Abstract
The French Mandate in Syria was a period of intense stress and transformation for Aleppo’s Jewish community. This politically marginalized, yet prosperous, community was battered by the great famine of World War I, and the prolonged economic and political crises that followed. After the occupation of Aleppo by French forces, the French Mandate administration, the Syrian Arab nationalist movement that grew up to oppose it, and the burgeoning Zionist movement all competed for and demanded the Jewish community’s allegiance. The French authorities needed Jewish support to justify their claim that they were in Syria to protect religious minorities from their Muslim neighbors; Syrian nationalists needed Jewish support to refute that claim; and Zionist activists needed Jewish support for their contention that Jews could only be safe and free in their own nation-state. Because Aleppo’s Jews were in a position to do great damage to the legitimacy of all three of these actors, the demands for their allegiance became increasingly threatening over time.
At the same time, the Jewish community itself was divided by internal power struggles between its existing notable class, its religious establishment, and a new generation of Western-educated professionals. These “enlightened men” saw their community’s temporal and spiritual leadership as corrupt and backwards, and themselves as the vanguard of progress and civilization for “eastern” Jews. At stake in this conflict was control over the Aleppine Jewish community’s autonomous governing bodies, established in the Tanzimat era, which managed the community’s schools, welfare programs and collective property. The conflict between these two groups were exacerbated by the French authorities’ refusal to regulate the functioning of these governing bodies, as the Ottoman authorities had done. This conflict weakened the community at precisely the moment when a worldwide economic depression and rising political conflict in the region posed the greatest danger. Already in the mid-1930s, Aleppo’s Jewish leaders saw the growing number of people from their community emigrating as an existential threat.

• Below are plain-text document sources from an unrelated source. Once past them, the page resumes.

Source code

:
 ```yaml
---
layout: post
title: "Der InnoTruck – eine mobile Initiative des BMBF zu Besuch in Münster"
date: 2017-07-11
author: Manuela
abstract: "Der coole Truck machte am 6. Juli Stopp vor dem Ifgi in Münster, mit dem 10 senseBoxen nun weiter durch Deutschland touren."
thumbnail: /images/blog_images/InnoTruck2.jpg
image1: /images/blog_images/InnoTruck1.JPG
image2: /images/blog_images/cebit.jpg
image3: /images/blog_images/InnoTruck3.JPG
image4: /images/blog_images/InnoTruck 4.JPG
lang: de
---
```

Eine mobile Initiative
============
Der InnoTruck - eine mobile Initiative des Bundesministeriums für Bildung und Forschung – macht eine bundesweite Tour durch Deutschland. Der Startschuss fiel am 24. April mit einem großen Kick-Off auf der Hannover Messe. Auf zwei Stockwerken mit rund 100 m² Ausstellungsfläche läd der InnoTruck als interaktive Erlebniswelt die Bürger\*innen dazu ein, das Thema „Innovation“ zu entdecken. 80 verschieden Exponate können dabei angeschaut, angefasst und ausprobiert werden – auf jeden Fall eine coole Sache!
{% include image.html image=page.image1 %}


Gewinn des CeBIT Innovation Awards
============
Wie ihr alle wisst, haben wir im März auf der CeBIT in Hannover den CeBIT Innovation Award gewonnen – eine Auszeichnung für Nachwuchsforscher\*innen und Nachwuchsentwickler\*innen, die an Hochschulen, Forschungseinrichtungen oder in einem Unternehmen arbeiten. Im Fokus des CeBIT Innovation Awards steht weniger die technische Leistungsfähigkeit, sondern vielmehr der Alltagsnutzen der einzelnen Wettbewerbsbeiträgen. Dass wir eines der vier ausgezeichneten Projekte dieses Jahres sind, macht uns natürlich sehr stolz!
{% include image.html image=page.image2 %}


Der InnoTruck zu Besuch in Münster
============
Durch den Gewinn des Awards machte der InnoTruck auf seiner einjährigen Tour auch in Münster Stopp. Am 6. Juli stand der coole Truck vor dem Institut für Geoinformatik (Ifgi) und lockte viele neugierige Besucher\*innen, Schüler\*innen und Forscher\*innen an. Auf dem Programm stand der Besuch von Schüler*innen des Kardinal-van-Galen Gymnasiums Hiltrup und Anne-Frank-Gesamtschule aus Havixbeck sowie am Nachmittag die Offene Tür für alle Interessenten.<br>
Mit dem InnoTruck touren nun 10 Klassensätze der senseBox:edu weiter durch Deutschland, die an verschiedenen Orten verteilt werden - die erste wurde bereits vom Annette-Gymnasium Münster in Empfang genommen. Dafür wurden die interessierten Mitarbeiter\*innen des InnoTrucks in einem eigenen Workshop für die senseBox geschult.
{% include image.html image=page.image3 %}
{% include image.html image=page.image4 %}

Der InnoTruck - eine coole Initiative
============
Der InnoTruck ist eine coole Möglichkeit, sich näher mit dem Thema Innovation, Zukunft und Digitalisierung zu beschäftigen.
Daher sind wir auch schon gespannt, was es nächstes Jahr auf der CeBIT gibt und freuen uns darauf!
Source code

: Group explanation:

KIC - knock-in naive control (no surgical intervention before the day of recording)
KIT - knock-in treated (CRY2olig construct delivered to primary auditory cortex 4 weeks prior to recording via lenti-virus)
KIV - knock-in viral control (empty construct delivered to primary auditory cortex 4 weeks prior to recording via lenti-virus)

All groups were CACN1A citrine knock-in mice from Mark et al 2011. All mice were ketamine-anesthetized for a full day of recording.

This paper uses the correspondence of two headmasters of the Alliance Israélite Universelle schools in Aleppo, as well French and British diplomatic sources and Arabic periodicals, to explore these internal conflicts and external pressures. It seeks to reveal the local factors behind the destruction of Syria’s Jewish communities after 1948, a tragedy that is often discussed only in reference to the creation of the State of Israel.